** REQUIREMENT **
Extract every line of the material that contains the string "laguitarraenelperu". Case counts.

** DATA RECORDS **

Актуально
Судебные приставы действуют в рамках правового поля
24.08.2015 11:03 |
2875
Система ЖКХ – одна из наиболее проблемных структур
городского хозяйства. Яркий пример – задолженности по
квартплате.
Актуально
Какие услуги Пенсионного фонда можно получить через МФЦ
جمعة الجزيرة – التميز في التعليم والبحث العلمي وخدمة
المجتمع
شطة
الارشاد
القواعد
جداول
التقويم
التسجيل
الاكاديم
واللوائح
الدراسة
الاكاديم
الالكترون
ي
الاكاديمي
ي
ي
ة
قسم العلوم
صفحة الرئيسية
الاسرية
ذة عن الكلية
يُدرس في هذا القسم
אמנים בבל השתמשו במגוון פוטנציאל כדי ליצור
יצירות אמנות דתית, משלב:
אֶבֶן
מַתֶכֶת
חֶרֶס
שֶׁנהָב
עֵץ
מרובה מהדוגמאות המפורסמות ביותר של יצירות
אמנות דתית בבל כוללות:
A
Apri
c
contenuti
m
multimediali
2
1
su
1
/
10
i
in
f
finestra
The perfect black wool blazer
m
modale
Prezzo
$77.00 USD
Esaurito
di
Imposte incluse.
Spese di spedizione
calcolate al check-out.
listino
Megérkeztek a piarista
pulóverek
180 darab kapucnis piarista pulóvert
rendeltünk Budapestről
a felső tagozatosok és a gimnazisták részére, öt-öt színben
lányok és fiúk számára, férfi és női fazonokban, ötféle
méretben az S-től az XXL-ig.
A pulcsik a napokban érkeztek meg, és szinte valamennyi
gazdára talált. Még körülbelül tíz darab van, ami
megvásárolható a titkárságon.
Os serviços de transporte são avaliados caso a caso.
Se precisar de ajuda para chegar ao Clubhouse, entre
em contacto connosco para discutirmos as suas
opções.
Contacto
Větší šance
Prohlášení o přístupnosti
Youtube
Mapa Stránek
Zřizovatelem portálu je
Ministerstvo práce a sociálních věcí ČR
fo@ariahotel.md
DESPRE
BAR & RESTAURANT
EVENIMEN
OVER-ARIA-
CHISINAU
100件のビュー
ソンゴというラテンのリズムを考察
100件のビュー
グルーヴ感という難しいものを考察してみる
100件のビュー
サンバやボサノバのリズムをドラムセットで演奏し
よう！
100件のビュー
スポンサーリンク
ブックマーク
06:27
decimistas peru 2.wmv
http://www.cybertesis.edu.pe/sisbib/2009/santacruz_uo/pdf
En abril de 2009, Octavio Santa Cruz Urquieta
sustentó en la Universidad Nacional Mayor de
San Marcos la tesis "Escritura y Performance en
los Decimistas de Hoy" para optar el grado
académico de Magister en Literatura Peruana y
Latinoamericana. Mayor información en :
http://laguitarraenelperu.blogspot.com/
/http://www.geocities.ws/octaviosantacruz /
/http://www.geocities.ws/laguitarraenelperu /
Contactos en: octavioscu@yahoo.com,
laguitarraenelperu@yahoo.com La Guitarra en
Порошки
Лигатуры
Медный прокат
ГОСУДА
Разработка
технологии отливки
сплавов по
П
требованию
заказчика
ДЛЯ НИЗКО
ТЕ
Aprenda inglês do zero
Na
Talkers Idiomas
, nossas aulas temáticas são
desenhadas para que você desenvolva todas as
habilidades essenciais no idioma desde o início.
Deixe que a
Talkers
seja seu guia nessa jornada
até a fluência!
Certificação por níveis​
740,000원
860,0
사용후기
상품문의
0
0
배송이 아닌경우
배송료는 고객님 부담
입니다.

** OUTPUT BELOW **
http://laguitarraenelperu.blogspot.com/
/http://www.geocities.ws/laguitarraenelperu /
laguitarraenelperu@yahoo.com La Guitarra en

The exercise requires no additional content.